На то, чтобы подготовиться к выходу на поверхность, Вездеходу потребовалось пять минут. Дожидаясь возвращения Стрелкина, он принялся разбирать шахматную партию. Черные, как оказалось, выиграли на восьмом ходу. Капитан Ганзы сдал партию фашисту из Четвертого рейха.
Носов вновь и вновь перебирал в памяти свои встречи с Добровольским и пришел к определенным выводам. Человек в черном вообще не имел лица. Он мог быть кем угодно, но это вовсе не означало того, что через минуту он не мог стать другим. Что, если Добровольский просто захотел, чтобы его считали фашистом потому, что так было надо? Зачем? Макс мог играть в свою игру, правила которой были известны одному ему.
– Не факт, – произнес карлик вслух, возвращая шахматные фигуры на свои места. – Совсем не факт.
Вошел капитан. Деловой, собранный.
– Еще полчаса, и пойдем к гермоворотам. Проще тебя выпустить, пока часовые будут меняться.
– Проще так проще. – Николай кивнул на шахматную доску. – Как насчет партии на посошок?
Стрелкин оживился, потер руки.
– Думаешь, откажусь? Не-а. Не проигрываю я, Вездеходик, в день по две партии.
– Еще скажи: давненько я шахмат в руках не держал, – усмехнулся карлик.

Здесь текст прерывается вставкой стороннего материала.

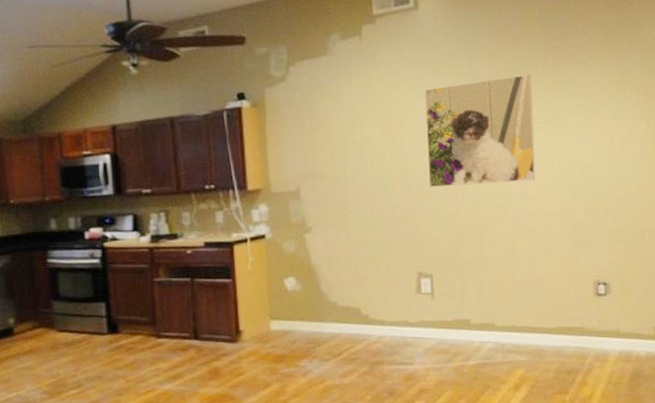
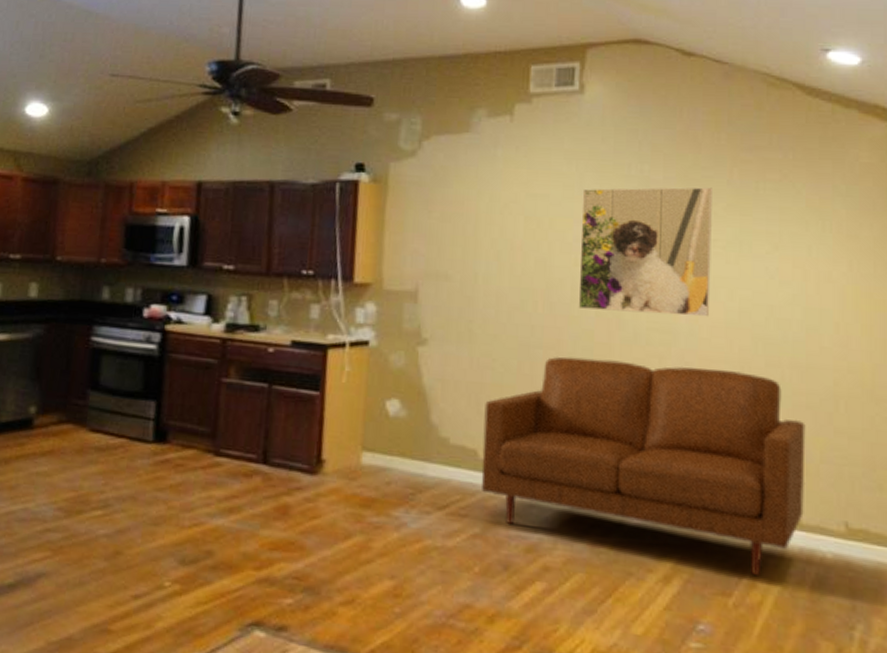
sofa: none [362,220,621,376] -> present [481,356,806,577]

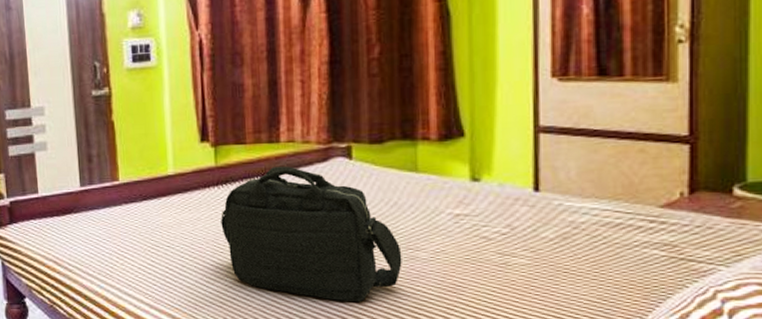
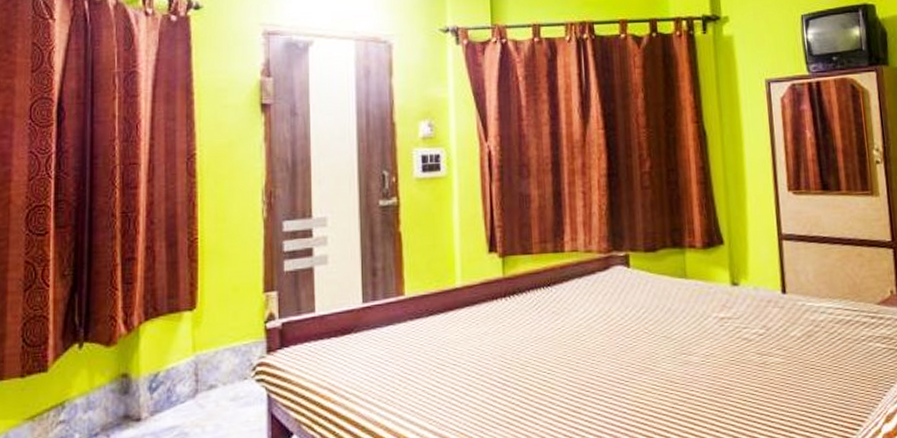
shoulder bag: present [221,166,402,302] -> none [508,276,678,412]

– Удивляешь ты меня, Коля, постоянно удивляешь. Гоголя вот читал.
– Тот, кто думает, что я лаптем щи хлебаю, сильно ошибается. Кстати, там, на перегоне, мотодрезина и два трупа. Челноки. Тоже во мне ошиблись…
Глава 14
Завербованный
Чеслав лежал на отцовской кровати с наклеенной на щеку полоской пластыря. Смотрел в потолок. Внешне он был спокоен, а внутри… Просто кипел от ярости. Впервые он узнал, как мало его ценят коллеги-коммунисты. Его, коменданта Берилага, который первым поставил на поток искоренение инакомыслия. Его, выдающегося практика, а не трепача, сотрясающего воздух красивыми словечками.